Benthic foraminifers

More than 17 species of benthic foraminifers were observed in the four samples examined from Site U1368 (Table T3). Overall, the assemblage was of relatively high diversity in the samples from ~7.5 and 10.25 mbsf. The uppermost sample was affected by dissolution, and only one specimen of the genus Epistominella was found. Overall, the benthic foraminifer taxa resemble those found at Site U1367 and include Anomalinoides globosus, Buliminella parvula, Cassidulina subglobosa, Cibicidoides mundulus, Cibicidoides wuellerstorfi, Epistominella sp., Gyroidina sp., Gyroidinoides lamarckiana, Gyroidinoides soldanii, Karreriella chapapotensis, Lagena spp., Nodosaria sp. A, Nodosaria sp. B, Nuttallides umbonifer, Oridorsalis umbonatus, Polymorphina spp., and Siphonodosaria spinata (Table T3).


Seven ostracod genera were observed at Site U1368 (Table T4). As with the benthic foraminifers, maximum diversity was observed in Samples 329-U1368D-1H-CC (7.47 mbsf) and 329-U1368B-2H-4, 25–27 cm (10.25 mbsf).

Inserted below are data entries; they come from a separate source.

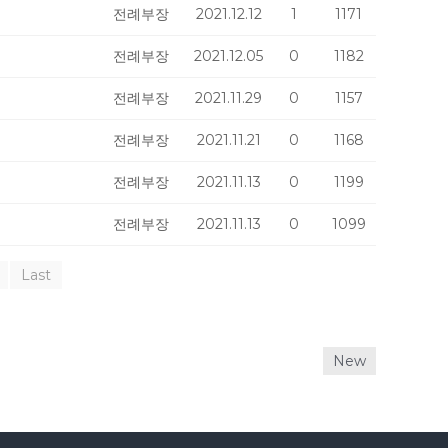
전례부장
2021.12.12
1
1171
전례부장
2021.12.05
0
1182
전례부장
2021.11.29
0
1157
전례부장
2021.11.21
0
1168
전례부장
2021.11.13
0
1199
전례부장
2021.11.13
0
1099
Last
New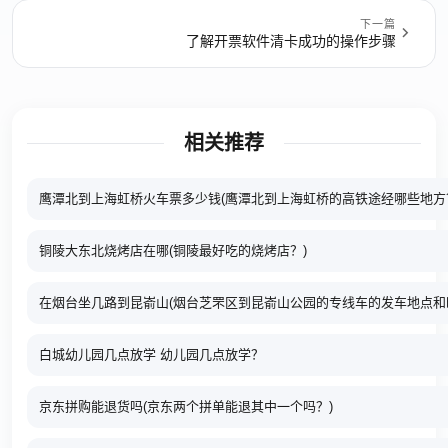
下一篇
了解开票软件清卡成功的操作步骤
相关推荐
鹰潭北到上海虹桥火车票多少钱(鹰潭北到上海虹桥的高铁途经哪些地方
铜陵大东北烧烤店在哪(铜陵最好吃的烧烤店？)
在烟台坐几路到昆嵛山(烟台芝罘区到昆嵛山公园的专线车的发车地点和
白城幼儿园几点放学 幼儿园几点放学？
京东拼购能退货吗(京东两个拼单能退其中一个吗？)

No ostracods were found in the upper- or lowermost samples. Ostracods were identified to the generic level and consist of genera that have worldwide distribution and are common in Cenozoic deep-sea sediment (Whatley and Ayress, 1988; Ayress et al., 1997; Dingle and Lord, 1990; Cronin et al. 2002; Alvarez Zarikian, 2009; Alvarez Zarikian et al., 2009). The assemblage is dominated by Krithe, followed by Poseidonamicus, Henryhowella, Bradleya, Eucythere, and Pelecocythere.